In relation to the CRIC study, the mean eGFR was 44mL/min/1.73m2, and 67% of participants had CKD stage 3. Although serum phosphate levels were no different between groups even though intake was significantly different as % plant protein intake increased, FGF-23 decreased significantly, supporting the possibility that it is a more sensitive indicator of phosphorus balance in patients with mild-to-moderate CKD.


The results from the CRIC study demonstrate possible benefits from increased plant protein intake. Because of the benefits of protein restrictions, typical recommendations support a focus on high biological value protein sources, which primarily come from animal proteins.

Plant foods also have increased amounts of potassium, and elevated potassium levels can be detrimental in the presence of renal insufficiency. In addition, the lower calorie and lower biological value of proteins associated with vegetable diets may put patients at risk of protein-energy wasting as kidney function declines further.
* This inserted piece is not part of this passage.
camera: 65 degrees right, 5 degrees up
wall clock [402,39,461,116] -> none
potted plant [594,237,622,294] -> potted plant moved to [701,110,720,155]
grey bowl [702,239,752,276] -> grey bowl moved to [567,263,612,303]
Benefits of vegetable protein

Diets based on vegetable protein, however, may confer some advantages. Because vegetable sources are not often as concentrated in protein as animal sources, patients may find it easier to be compliant with protein restrictions during mild-to-moderate CKD.
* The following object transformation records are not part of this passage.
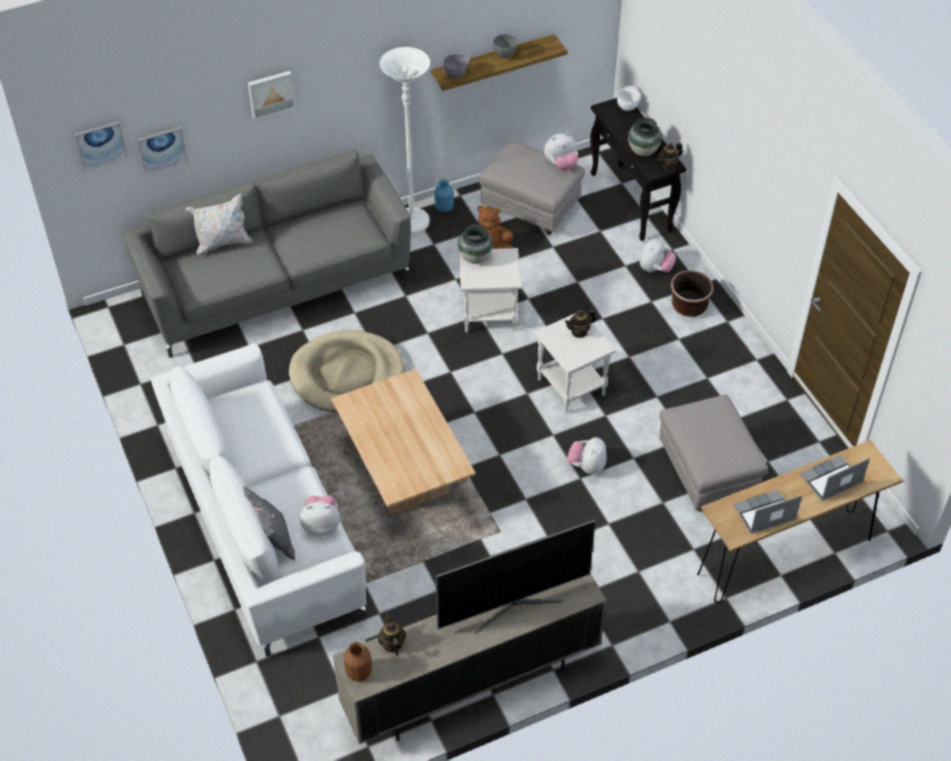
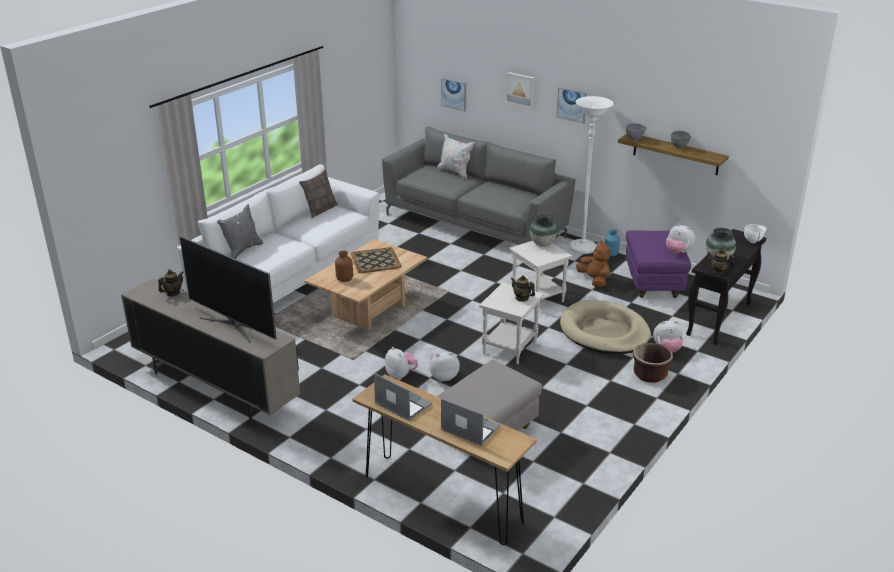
camera: 60 degrees right, 20 degrees down
picture [74,121,128,170] -> picture moved to [556,87,587,124]
beige dog bed [289,330,404,412] -> beige dog bed moved to [560,300,651,354]
plush toy [300,496,340,537] -> plush toy moved to [385,347,418,380]
brown vase [344,642,372,682] -> brown vase moved to [335,251,353,282]
grey ottoman [478,140,585,235] -> purple ottoman [626,231,691,298]
none -> pillow [299,169,338,218]
none -> tray [351,247,401,273]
Many meat products contain high amounts of sodium, saturated fat, and calories that can negatively impact blood pressure, blood lipids, and BMI. In the CRIC study, higher intakes of vegetable proteins were associated with reduced intakes of sodium, percent calories from fat, and BMI. In addition, higher plant protein intakes were associated with increased bicarbonate levels. These factors in combination with a restricted protein diet may help prolong kidney function and reduce the time until ESRD.

Furthermore, although potassium was significantly higher in relation to percentage of calories as plant protein intake increased, overall potassium intake was not significantly different between groups. In addition, urinary potassium excretion was lower with increased plant food intakes.

This effect may account for the increase in bicarbonate levels since potassium is often bound with alkaline inducing anions such as citrate. Reducing sulfur-containing amino acids while holding potassium and alkaline anion intake constant may have resulted in the increase in bicarbonate.

These potential benefits of vegetable proteins should be considered, and may be more appropriate in prolonging decline in renal function in patients with lower CKD stages who have less risk of protein-energy wasting and hyperkalemia.